第三条 この省令の施行の際現に存する旧電離則に定める様式による申請書等の用紙は、当分の間、必要
 な改定をした上、使用することができる。
  (緊急作業実施状況報告に関する経過措置)
第四条 この省令の施行の際現に電離放射線障害防止規則第七条第一項に規定する緊急作業に労働者を従
 事させる事業者に対する新電離則第五十九条の三の規定の適用については、同条第一号中「当該緊急作
 業を開始した日から起算して十五日を経過する日」とあるのは「平成二十八年四月十五日」と、同条第
 二号中「当該緊急作業に係る事故が発生した月」とあるのは「平成二十八年四月」とする。
  (罰則の適用に関する経過措置)
第五条 この省令の施行の日前にした行為に対する罰則の適用については、なお従前の例による。
  (労働安全衛生規則の一部改正)
第六条 労働安全衛生規則(昭和四十七年労働省令第三十二号)の一部を次のように改正する。
  第三十六条第二十八号の四の次に次の一号を加える。
  二十八の五 電離則第七条の二第三項の特例緊急作業に係る業務
  第百条中「様式第六号」の下に「、様式第六号の二」を、「電離則様式第二号」の下に「及び様式第
 二号の二」を加え、「及び」を「並びに」に改める。
  (労働安全衛生法及びこれに基づく命令に係る登録及び指定に関する省令の一部改正)
第七条 労働安全衛生法及びこれに基づく命令に係る登録及び指定に関する省令(昭和四十七年労働省令
 第四十四号)の一部を次のように改正する。
  第九十六条中「)及び」を「)並びに」に、「(以下単に「電離放射線健康診断個人票」」を「及び緊
 急時電離放射線健康診断個人票(第九十八条第一項において「電離放射線健康診断個人票等」」に改める。
  第九十八条第一項中「電離放射線健康診断個人票」を「電離放射線健康診断個人票等」に改める。
  (労働者派遣事業の適正な運営の確保及び派遣労働者の保護等に関する法律施行規則の一部改正)
第八条 労働者派遣事業の適正な運営の確保及び派遣労働者の保護等に関する法律施行規則(昭和六十一
 年労働省令第二十号)の一部を次のように改正する。
  第四十条第六項中「電離放射線障害防止規則(昭和四十七年労働省令第四十一号)様式第一号」を「電
 離放射線障害防止規則(昭和四十七年労働省令第四十一号)様式第一号の二若しくは様式第一号の三」に、
 同条第七項及び第八項中「電離放射線障害防止規則様式第一号」を「電離放射線障害防止規則様式第一
 号の二若しくは様式第一号の三」に改める。
  第四十一条第三項の表第四十八条の項の次に次のように加える。
第五十二条の二十一 労働者 労働者(派遣中の労働者を含む。

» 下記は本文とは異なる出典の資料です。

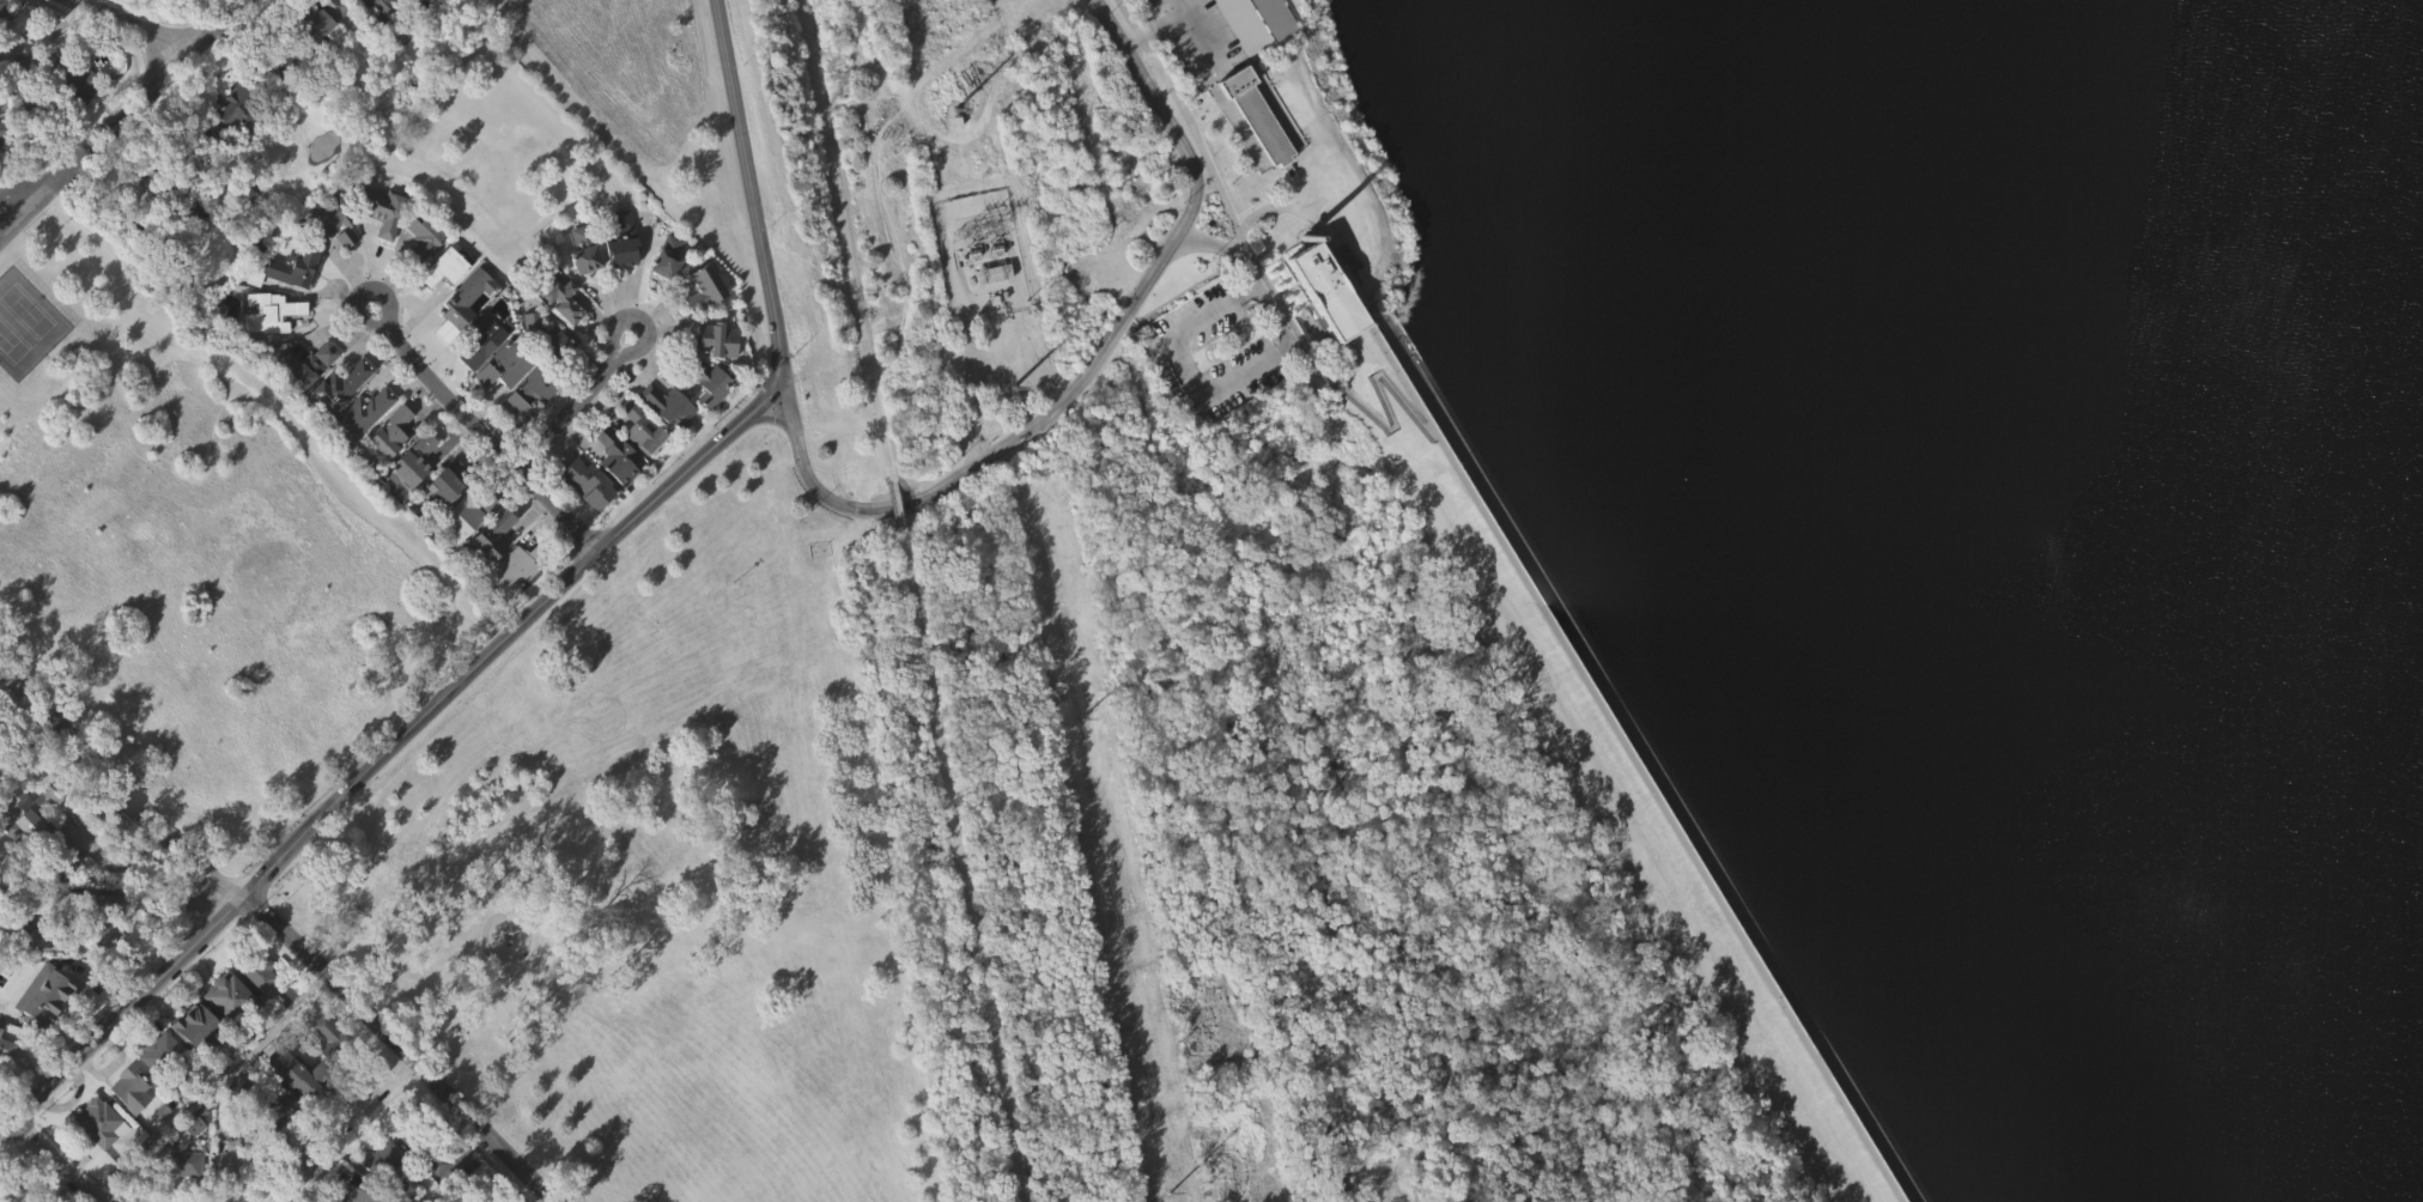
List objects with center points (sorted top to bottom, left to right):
building: (157, 1)
building: (189, 8)
building: (4, 10)
building: (389, 12)
building: (318, 21)
building: (1258, 24)
road: (1162, 26)
road: (123, 27)
parking lot: (1201, 36)
road: (45, 40)
building: (5, 43)
building: (323, 50)
building: (289, 62)
building: (70, 81)
building: (282, 95)
building: (26, 99)
building: (39, 107)
building: (229, 113)
building: (1254, 117)
building: (81, 118)
road: (122, 119)
power tower: (951, 120)
building: (1, 130)
building: (236, 142)
building: (1261, 150)
road: (26, 184)
building: (177, 200)
road: (753, 202)
building: (382, 210)
road: (885, 210)
road: (1265, 211)
power tower: (978, 220)
building: (331, 222)
building: (422, 235)
building: (622, 241)
road: (845, 241)
building: (384, 243)
building: (193, 244)
building: (582, 249)
building: (334, 258)
building: (666, 258)
building: (442, 266)
power substation: (985, 268)
building: (292, 269)
building: (424, 270)
building: (623, 274)
road: (636, 275)
building: (586, 286)
building: (702, 288)
building: (669, 291)
building: (556, 292)
building: (1322, 293)
building: (294, 302)
building: (461, 302)
road: (1269, 303)
road: (1218, 308)
park: (26, 310)
building: (269, 314)
building: (704, 322)
building: (1329, 330)
building: (467, 334)
building: (564, 335)
building: (714, 339)
building: (479, 340)
parking lot: (1173, 341)
park: (11, 343)
building: (553, 343)
building: (275, 351)
building: (534, 357)
building: (306, 365)
building: (504, 365)
road: (1095, 367)
building: (484, 373)
building: (557, 378)
road: (967, 378)
building: (710, 382)
power tower: (1016, 385)
building: (339, 387)
road: (1208, 389)
building: (528, 395)
building: (308, 398)
building: (505, 399)
building: (666, 405)
road: (579, 406)
building: (363, 411)
building: (711, 417)
building: (639, 427)
building: (529, 428)
road: (487, 429)
building: (388, 433)
building: (670, 439)
building: (364, 447)
building: (615, 457)
building: (642, 462)
building: (412, 463)
building: (392, 466)
building: (444, 484)
building: (586, 485)
building: (618, 490)
building: (414, 496)
road: (894, 506)
building: (467, 511)
building: (588, 517)
road: (1489, 538)
building: (491, 539)
park: (199, 545)
building: (470, 549)
building: (492, 569)
building: (517, 569)
building: (512, 605)
park: (1470, 617)
road: (506, 643)
power tower: (1066, 712)
road: (20, 729)
road: (118, 787)
building: (41, 829)
building: (27, 853)
road: (960, 865)
building: (68, 887)
building: (104, 919)
building: (43, 939)
building: (108, 966)
building: (256, 971)
building: (40, 992)
building: (229, 997)
building: (284, 998)
building: (260, 1007)
road: (120, 1017)
building: (0, 1029)
building: (46, 1030)
building: (194, 1030)
building: (230, 1030)
building: (326, 1030)
road: (401, 1047)
building: (6, 1048)
building: (160, 1054)
building: (196, 1060)
building: (328, 1065)
building: (308, 1075)
building: (3, 1078)
building: (131, 1086)
building: (161, 1086)
road: (208, 1087)
building: (294, 1105)
building: (278, 1109)
building: (99, 1119)
building: (135, 1121)
building: (189, 1127)
road: (351, 1127)
building: (277, 1139)
building: (419, 1149)
building: (101, 1156)
road: (50, 1157)
building: (230, 1162)
building: (180, 1163)
building: (386, 1171)
building: (183, 1192)
power tower: (1158, 1193)
building: (347, 1197)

)
  第四十三条第三項中「電離放射線障害防止規則第六十二条中「事業者」を「電離放射線障害防止規則
 第五十六条の二第一項、第五十七条の二第二項、第五十七条の三第二項及び第五十九条中「離職する際」
 とあるのは「離職する際(労働者派遣事業の適正な運営の確保及び派遣労働者の保護等に関する法律第
 四十四条第一項に規定する派遣中の労働者については、当該派遣中の労働者に係る同法第二条第一号に
 規定する労働者派遣の役務の提供を終了する際)」と、同令第六十二条中「事業者(除染則第二条第一項
 の事業者を除く。)」に、「含む。)及び」を「含み、除染則第二条第一項の事業者(同法第四十五条第
 三項の規定により派遣中の労働者を使用する事業者とみなされる者を含む。)を除く。)及び」に改める。
  (厚生労働省の所管する法令の規定に基づく民間事業者等が行う書面の保存等における情報通信の技術
 の利用に関する省令の一部改正)
第九条 厚生労働省の所管する法令の規定に基づく民間事業者等が行う書面の保存等における情報通信の
 技術の利用に関する省令(平成十七年厚生労働省令第四十四号)の一部を次のように改正する。
  別表第一表一電離放射線障害防止規則(昭和四十七年労働省令第四十一号)の項及び別表第二電離放射
 線障害防止規則の項中「電離放射線健康診断個人票」の下に「及び緊急時電離放射線健康診断個人票」
 を加える。
  (東日本大震災により生じた放射性物質により汚染された土壌等を除染するための業務等に係る電離放
 射線障害防止規則の一部改正)
第十条 東日本大震災により生じた放射性物質により汚染された土壌等を除染するための業務等に係る電
 離放射線障害防止規則(平成二十三年厚生労働省令第百五十二号)の一部を次のように改正する。
  第三十条中「第五十六条第一項」の下に「又は第五十六条の二第一項」を加える。